-- Records --
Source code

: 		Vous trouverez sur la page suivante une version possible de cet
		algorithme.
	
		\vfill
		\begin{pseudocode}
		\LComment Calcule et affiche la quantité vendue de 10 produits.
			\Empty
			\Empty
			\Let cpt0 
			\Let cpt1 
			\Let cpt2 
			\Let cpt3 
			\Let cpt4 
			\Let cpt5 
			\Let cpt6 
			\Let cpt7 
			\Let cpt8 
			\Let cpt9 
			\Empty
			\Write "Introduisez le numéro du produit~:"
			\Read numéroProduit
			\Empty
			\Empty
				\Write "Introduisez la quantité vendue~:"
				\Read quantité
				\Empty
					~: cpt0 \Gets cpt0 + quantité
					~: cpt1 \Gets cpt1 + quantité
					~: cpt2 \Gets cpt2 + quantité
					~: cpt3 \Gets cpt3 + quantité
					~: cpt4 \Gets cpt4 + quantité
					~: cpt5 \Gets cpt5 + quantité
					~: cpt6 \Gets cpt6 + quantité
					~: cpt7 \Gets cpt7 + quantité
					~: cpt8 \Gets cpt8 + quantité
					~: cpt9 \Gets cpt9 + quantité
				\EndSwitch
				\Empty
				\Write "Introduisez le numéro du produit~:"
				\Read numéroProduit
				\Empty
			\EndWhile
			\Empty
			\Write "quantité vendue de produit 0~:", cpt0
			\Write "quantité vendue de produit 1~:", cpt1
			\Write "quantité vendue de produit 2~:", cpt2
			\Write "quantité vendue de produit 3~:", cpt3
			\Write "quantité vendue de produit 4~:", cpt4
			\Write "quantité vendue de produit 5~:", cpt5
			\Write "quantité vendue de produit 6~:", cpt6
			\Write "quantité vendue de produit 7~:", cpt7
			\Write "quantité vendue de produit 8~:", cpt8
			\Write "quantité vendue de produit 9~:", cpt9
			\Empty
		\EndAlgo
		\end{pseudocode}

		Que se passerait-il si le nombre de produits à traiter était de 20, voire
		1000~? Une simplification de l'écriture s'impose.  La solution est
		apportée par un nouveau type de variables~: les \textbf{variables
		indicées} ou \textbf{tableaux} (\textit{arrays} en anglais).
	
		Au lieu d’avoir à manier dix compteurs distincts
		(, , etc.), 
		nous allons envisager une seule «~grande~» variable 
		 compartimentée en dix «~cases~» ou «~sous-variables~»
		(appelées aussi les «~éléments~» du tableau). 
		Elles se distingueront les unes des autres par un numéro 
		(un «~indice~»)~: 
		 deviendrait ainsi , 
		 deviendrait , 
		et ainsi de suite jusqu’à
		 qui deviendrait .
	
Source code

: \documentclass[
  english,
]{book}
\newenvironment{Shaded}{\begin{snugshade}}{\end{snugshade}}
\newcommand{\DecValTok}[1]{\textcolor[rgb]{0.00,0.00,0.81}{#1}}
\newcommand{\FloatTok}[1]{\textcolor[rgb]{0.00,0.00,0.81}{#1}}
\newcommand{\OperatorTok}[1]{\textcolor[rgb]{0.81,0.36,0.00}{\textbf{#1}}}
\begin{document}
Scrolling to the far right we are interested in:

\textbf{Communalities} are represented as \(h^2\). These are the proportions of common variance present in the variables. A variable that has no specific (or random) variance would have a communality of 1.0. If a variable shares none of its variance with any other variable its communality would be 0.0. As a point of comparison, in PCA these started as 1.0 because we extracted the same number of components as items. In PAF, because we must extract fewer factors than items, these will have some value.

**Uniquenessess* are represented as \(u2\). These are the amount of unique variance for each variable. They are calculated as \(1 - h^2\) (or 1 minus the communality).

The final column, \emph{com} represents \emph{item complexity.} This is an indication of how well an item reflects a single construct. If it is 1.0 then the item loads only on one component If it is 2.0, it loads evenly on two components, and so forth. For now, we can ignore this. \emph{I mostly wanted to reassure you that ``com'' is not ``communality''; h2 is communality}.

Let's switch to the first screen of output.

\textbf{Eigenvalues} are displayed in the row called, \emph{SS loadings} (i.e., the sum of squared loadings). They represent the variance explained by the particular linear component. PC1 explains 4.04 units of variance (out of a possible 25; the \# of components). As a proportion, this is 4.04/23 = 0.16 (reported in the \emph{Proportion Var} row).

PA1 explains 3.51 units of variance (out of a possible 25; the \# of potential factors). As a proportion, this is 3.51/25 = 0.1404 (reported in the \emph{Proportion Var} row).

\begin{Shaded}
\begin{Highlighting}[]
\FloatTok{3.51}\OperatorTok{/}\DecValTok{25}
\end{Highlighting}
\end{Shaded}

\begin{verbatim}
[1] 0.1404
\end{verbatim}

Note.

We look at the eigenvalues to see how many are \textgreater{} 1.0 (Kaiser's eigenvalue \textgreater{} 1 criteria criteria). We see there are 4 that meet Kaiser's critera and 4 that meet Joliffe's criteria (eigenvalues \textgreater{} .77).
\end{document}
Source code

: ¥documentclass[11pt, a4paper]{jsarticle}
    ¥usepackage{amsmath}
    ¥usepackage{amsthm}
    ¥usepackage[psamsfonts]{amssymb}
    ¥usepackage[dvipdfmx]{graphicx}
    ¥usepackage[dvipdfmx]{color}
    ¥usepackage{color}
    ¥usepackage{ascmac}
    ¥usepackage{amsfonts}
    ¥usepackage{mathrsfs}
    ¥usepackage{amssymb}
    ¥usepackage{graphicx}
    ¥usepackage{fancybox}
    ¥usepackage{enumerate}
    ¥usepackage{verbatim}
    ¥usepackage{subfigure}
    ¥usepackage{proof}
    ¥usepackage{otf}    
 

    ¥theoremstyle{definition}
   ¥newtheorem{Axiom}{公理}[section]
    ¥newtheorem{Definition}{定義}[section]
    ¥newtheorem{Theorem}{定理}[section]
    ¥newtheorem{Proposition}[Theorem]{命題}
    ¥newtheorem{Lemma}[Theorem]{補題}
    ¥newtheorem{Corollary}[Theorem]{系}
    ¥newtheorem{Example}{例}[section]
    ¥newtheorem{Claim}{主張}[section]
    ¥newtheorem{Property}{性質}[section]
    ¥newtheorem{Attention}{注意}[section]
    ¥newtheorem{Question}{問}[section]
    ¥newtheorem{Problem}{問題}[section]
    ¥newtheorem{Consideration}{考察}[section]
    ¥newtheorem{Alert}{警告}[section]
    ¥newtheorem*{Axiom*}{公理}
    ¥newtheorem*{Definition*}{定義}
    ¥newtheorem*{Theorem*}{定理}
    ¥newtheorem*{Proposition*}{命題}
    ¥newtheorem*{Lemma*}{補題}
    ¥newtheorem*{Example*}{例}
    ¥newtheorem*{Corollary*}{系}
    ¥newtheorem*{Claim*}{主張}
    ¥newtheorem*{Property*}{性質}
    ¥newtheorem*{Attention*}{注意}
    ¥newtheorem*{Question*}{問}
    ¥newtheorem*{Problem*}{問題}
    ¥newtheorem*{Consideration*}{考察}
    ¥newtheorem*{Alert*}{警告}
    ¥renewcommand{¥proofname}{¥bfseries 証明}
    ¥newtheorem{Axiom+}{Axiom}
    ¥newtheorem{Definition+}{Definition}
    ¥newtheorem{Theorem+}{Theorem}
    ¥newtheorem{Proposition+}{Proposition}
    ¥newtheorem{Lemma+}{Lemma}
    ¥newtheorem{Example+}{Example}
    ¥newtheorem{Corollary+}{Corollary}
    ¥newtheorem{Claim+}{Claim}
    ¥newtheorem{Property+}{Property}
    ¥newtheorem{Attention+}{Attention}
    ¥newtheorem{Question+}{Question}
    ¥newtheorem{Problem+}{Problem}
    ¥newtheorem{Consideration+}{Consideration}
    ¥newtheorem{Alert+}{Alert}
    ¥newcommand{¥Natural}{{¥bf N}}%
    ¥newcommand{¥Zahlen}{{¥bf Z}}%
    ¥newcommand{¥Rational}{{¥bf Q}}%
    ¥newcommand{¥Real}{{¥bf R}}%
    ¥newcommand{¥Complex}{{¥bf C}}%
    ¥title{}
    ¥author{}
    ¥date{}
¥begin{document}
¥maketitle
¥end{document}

-- What is expected --
Looking at the listing above, count the lines that contain "OperatorTok" and give nothing but the number.

-- Expected answer --
2